**Passage à lire:**

________________

Voilà pour ces deux perspectives.
Intéressant…non !
Le présent n’existe pas car lorsqu’on songe au présent, il est déjà passé !! Ouf !
Vive le temps….passé. Et vive le futur, c’est ce qui nous tient en vie : avoir des projets, un goût de voir évoluer quelque chose, le goût de s’occuper de quelqu’un. Qui ne se rappelle pas l’excitation des premières rencontres à venir !!, des premiers voyages de planifiés. C’est encore comme c’a, même à mon âge !

lundi 5 septembre 2011

« JE RESPIRE DONC JE SUIS » - SULAK SIVARAKSA

Durant les vacances, j’ai pu lire quelques numéros d’une formidable revue qui s’intitule « Courrier international ». Cet hebdomadaire, publié sous forme d’un journal par la compagnie qui publie le journal « Le Monde », traite des actualités tirées de journaux de partout dans le monde et publie des chroniques très diversifiées sur une multitude de sujets.

________________

**Éléments enregistrés:**
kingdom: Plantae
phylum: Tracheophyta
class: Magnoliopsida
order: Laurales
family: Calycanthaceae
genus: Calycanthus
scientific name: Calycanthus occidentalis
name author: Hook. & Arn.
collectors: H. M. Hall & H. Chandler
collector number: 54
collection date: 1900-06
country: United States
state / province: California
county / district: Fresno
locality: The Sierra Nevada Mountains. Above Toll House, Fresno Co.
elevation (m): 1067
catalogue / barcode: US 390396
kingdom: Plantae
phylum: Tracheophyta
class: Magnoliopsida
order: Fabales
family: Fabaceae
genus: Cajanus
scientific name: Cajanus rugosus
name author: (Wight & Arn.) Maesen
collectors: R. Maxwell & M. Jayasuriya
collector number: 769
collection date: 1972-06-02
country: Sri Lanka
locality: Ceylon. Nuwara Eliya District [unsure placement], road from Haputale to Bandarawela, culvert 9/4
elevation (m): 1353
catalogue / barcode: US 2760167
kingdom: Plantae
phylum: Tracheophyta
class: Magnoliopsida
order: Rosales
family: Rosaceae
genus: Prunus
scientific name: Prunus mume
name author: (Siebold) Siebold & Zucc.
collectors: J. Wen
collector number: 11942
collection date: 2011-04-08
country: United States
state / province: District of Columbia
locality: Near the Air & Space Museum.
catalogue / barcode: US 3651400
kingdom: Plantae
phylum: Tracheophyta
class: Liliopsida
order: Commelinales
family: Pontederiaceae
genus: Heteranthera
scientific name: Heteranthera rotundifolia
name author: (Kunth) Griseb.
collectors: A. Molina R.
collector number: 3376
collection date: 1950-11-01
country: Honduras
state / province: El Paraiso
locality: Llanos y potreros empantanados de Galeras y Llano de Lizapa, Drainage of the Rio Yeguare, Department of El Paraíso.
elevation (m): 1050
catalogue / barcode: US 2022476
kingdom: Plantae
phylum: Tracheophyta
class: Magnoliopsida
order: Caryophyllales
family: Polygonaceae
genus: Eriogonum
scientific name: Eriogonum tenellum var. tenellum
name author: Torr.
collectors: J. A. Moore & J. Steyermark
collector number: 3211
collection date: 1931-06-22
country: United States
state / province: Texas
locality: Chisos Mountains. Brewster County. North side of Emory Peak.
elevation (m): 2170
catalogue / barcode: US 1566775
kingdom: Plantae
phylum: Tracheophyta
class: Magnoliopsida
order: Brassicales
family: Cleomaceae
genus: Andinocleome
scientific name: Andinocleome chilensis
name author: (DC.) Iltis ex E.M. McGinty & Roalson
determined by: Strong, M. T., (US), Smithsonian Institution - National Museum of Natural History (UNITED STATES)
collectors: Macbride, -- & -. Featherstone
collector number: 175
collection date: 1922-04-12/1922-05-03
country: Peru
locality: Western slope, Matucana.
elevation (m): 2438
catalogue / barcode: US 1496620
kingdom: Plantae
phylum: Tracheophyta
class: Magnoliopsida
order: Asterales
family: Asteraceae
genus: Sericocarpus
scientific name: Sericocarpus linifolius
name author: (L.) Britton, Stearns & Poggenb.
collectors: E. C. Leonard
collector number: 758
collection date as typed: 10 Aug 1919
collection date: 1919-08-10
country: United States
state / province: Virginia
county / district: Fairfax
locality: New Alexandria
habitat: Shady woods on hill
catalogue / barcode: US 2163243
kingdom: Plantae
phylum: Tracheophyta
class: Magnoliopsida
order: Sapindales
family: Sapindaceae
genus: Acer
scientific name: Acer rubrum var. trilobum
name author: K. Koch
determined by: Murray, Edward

________________

Transcrivez le passage à lire à partir de « Durant les vacances, j’ai » jusqu’à « multitude de sujets. » inclus.

**Travail terminé:**
Durant les vacances, j’ai pu lire quelques numéros d’une formidable revue qui s’intitule « Courrier international ». Cet hebdomadaire, publié sous forme d’un journal par la compagnie qui publie le journal « Le Monde », traite des actualités tirées de journaux de partout dans le monde et publie des chroniques très diversifiées sur une multitude de sujets.